▶ Work request
Copy out the lines below word for word, but leave the pictures out of your copy.

BEGIN

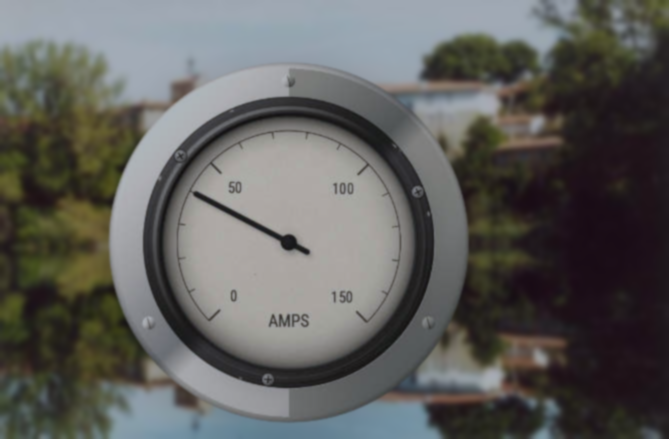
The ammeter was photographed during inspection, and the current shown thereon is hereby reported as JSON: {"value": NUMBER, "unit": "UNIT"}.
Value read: {"value": 40, "unit": "A"}
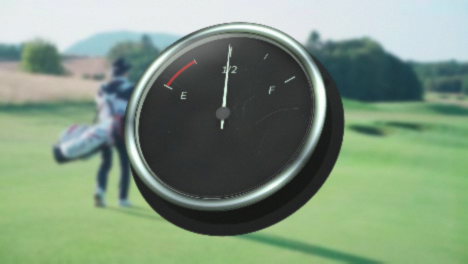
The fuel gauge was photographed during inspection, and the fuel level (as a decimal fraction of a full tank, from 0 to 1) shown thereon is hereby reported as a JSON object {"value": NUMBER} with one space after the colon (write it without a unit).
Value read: {"value": 0.5}
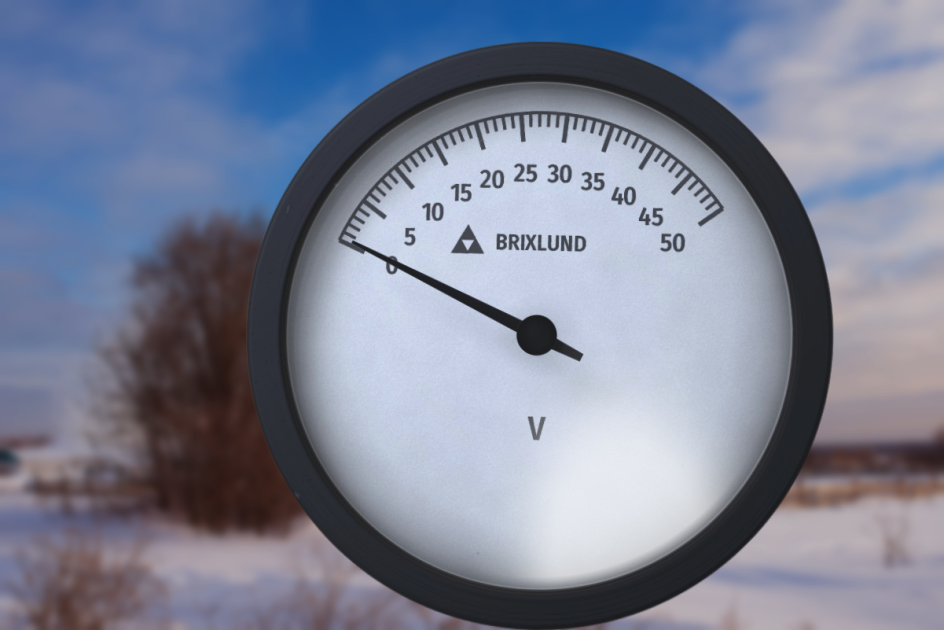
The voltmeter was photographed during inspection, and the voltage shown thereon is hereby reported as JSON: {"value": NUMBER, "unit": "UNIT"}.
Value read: {"value": 0.5, "unit": "V"}
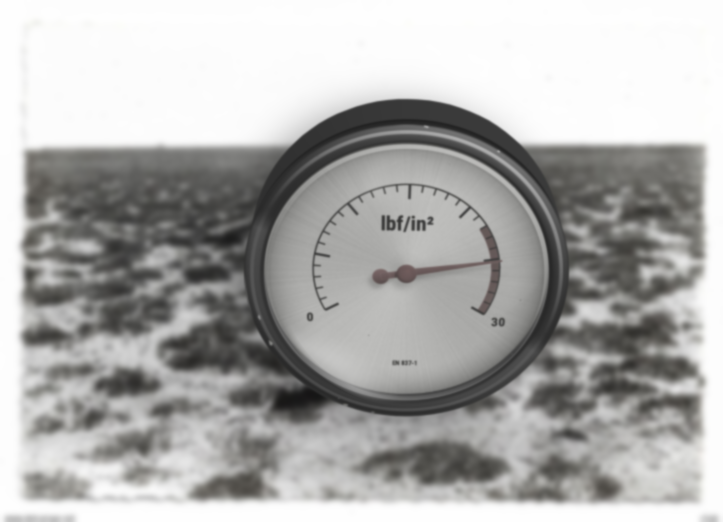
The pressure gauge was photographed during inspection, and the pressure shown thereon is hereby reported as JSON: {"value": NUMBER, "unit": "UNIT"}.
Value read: {"value": 25, "unit": "psi"}
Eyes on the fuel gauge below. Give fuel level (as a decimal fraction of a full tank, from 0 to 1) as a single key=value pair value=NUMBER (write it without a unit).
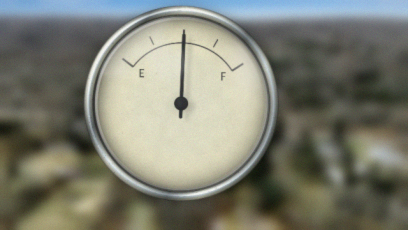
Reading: value=0.5
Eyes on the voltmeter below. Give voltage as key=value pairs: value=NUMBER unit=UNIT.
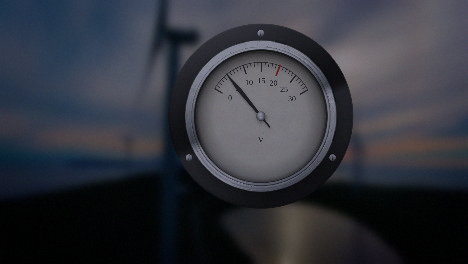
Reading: value=5 unit=V
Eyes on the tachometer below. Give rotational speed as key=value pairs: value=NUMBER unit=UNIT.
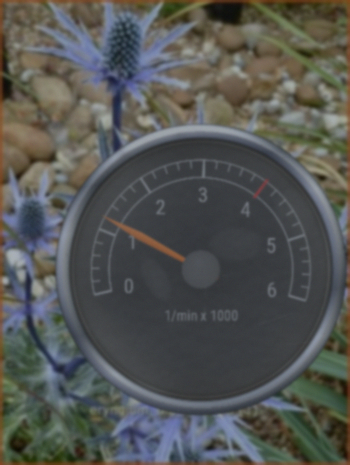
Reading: value=1200 unit=rpm
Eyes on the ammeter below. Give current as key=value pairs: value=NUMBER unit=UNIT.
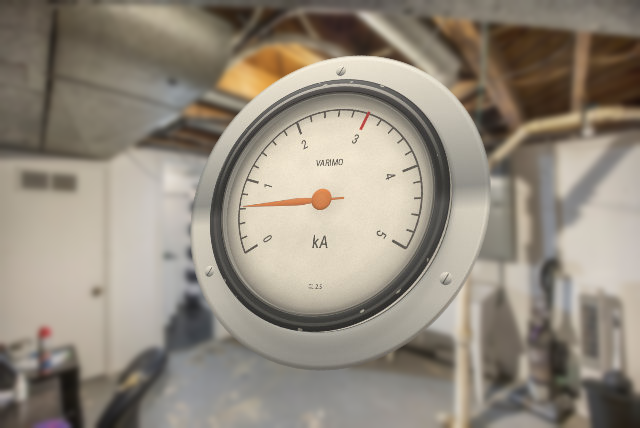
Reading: value=0.6 unit=kA
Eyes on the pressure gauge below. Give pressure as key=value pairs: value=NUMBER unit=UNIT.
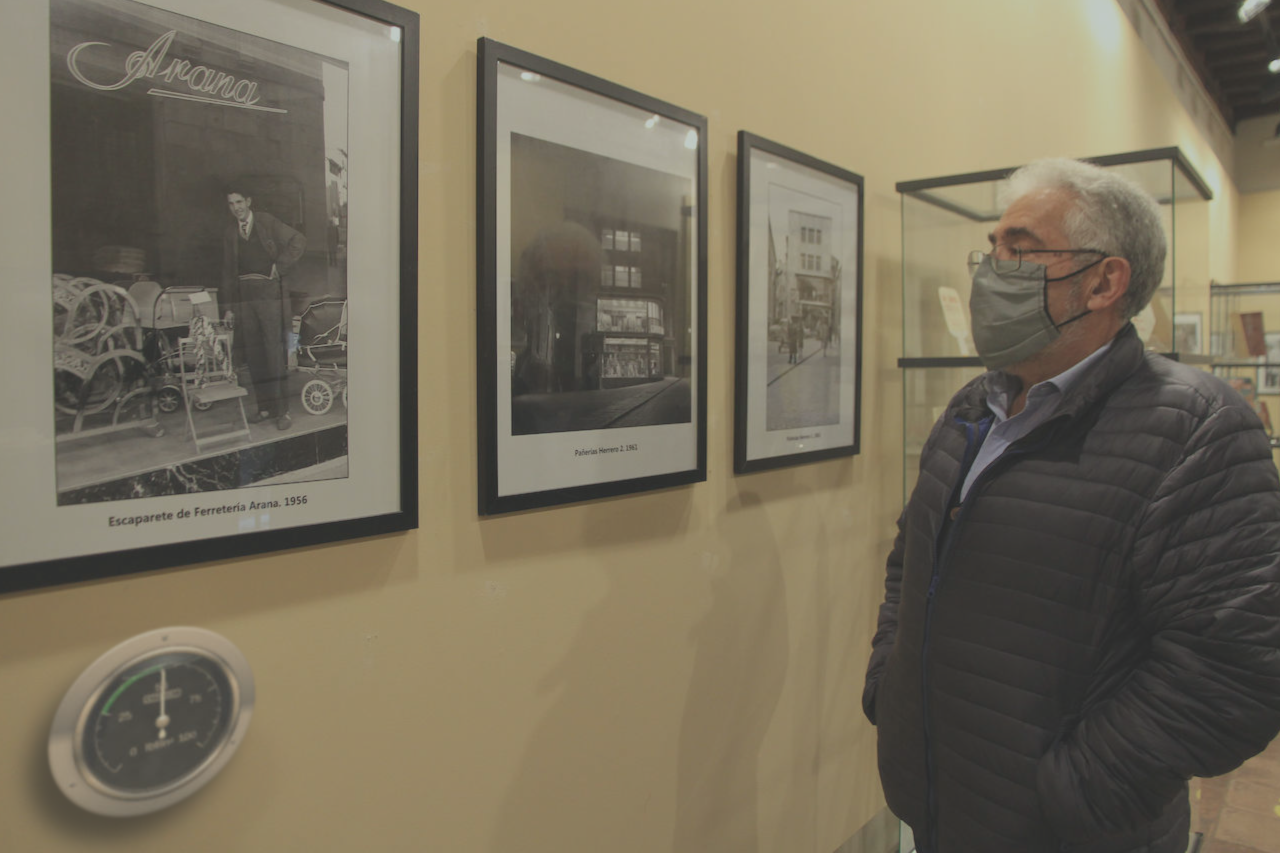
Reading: value=50 unit=psi
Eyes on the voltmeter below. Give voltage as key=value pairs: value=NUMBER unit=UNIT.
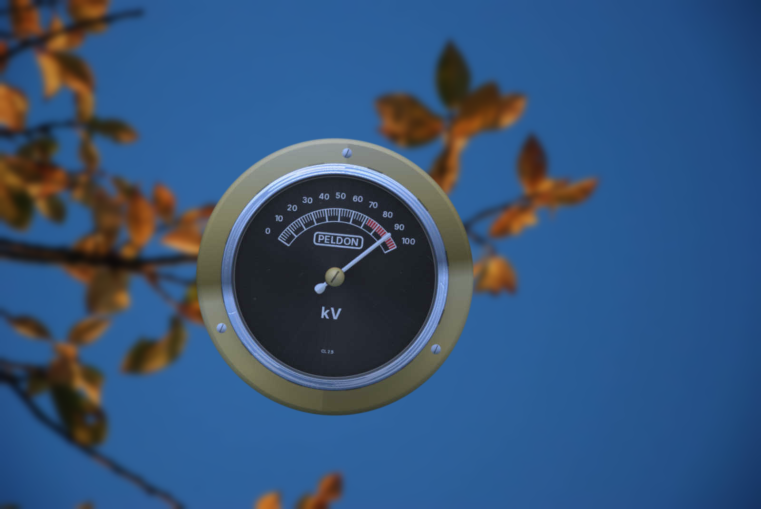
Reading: value=90 unit=kV
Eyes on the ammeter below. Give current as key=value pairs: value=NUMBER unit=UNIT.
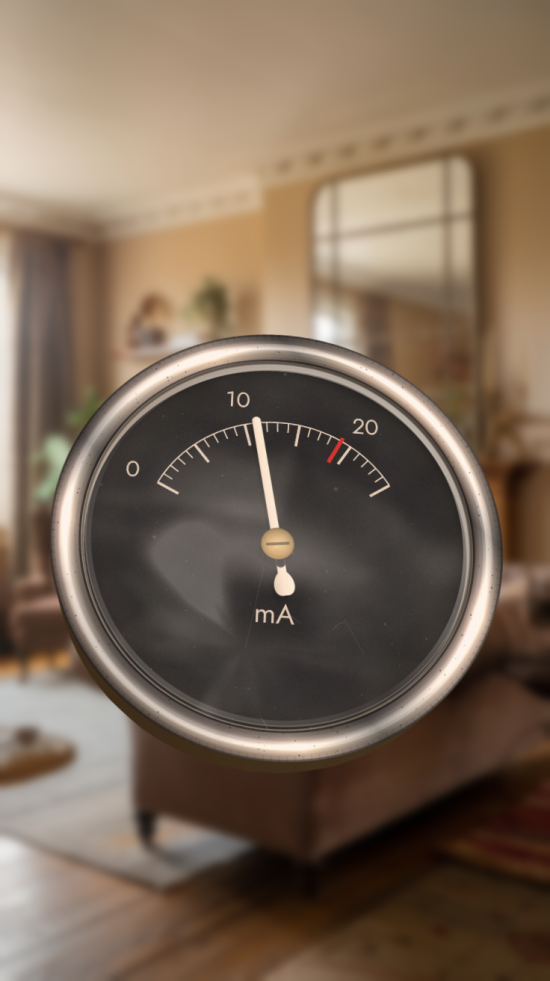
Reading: value=11 unit=mA
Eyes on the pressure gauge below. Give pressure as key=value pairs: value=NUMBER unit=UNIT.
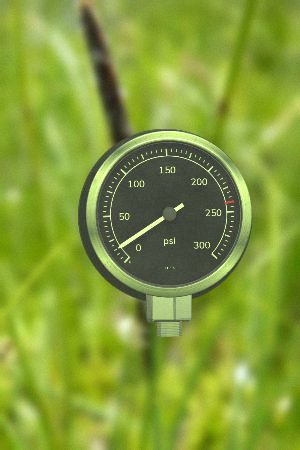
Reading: value=15 unit=psi
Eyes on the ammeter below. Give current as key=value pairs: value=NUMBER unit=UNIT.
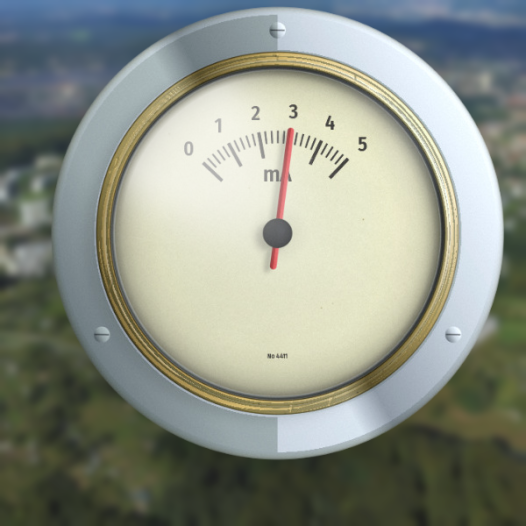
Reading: value=3 unit=mA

END

▶ Reply
The ammeter was photographed during inspection, and the current shown thereon is hereby reported as JSON: {"value": NUMBER, "unit": "UNIT"}.
Value read: {"value": 40, "unit": "A"}
The fuel gauge was photographed during inspection, and the fuel level (as a decimal fraction of a full tank, from 0 to 1) shown thereon is hereby reported as a JSON object {"value": NUMBER} with one space after the colon (write it without a unit).
Value read: {"value": 0.5}
The voltmeter was photographed during inspection, and the voltage shown thereon is hereby reported as JSON: {"value": NUMBER, "unit": "UNIT"}.
Value read: {"value": 0.5, "unit": "V"}
The pressure gauge was photographed during inspection, and the pressure shown thereon is hereby reported as JSON: {"value": NUMBER, "unit": "UNIT"}.
Value read: {"value": 25, "unit": "psi"}
Eyes on the fuel gauge below. Give fuel level (as a decimal fraction of a full tank, from 0 to 1) as a single key=value pair value=NUMBER (write it without a unit).
Reading: value=0.5
Eyes on the voltmeter below. Give voltage as key=value pairs: value=NUMBER unit=UNIT.
Reading: value=5 unit=V
Eyes on the tachometer below. Give rotational speed as key=value pairs: value=NUMBER unit=UNIT.
Reading: value=1200 unit=rpm
Eyes on the ammeter below. Give current as key=value pairs: value=NUMBER unit=UNIT.
Reading: value=0.6 unit=kA
Eyes on the pressure gauge below. Give pressure as key=value pairs: value=NUMBER unit=UNIT.
Reading: value=50 unit=psi
Eyes on the voltmeter below. Give voltage as key=value pairs: value=NUMBER unit=UNIT.
Reading: value=90 unit=kV
Eyes on the ammeter below. Give current as key=value pairs: value=NUMBER unit=UNIT.
Reading: value=11 unit=mA
Eyes on the pressure gauge below. Give pressure as key=value pairs: value=NUMBER unit=UNIT.
Reading: value=15 unit=psi
Eyes on the ammeter below. Give current as key=value pairs: value=NUMBER unit=UNIT.
Reading: value=3 unit=mA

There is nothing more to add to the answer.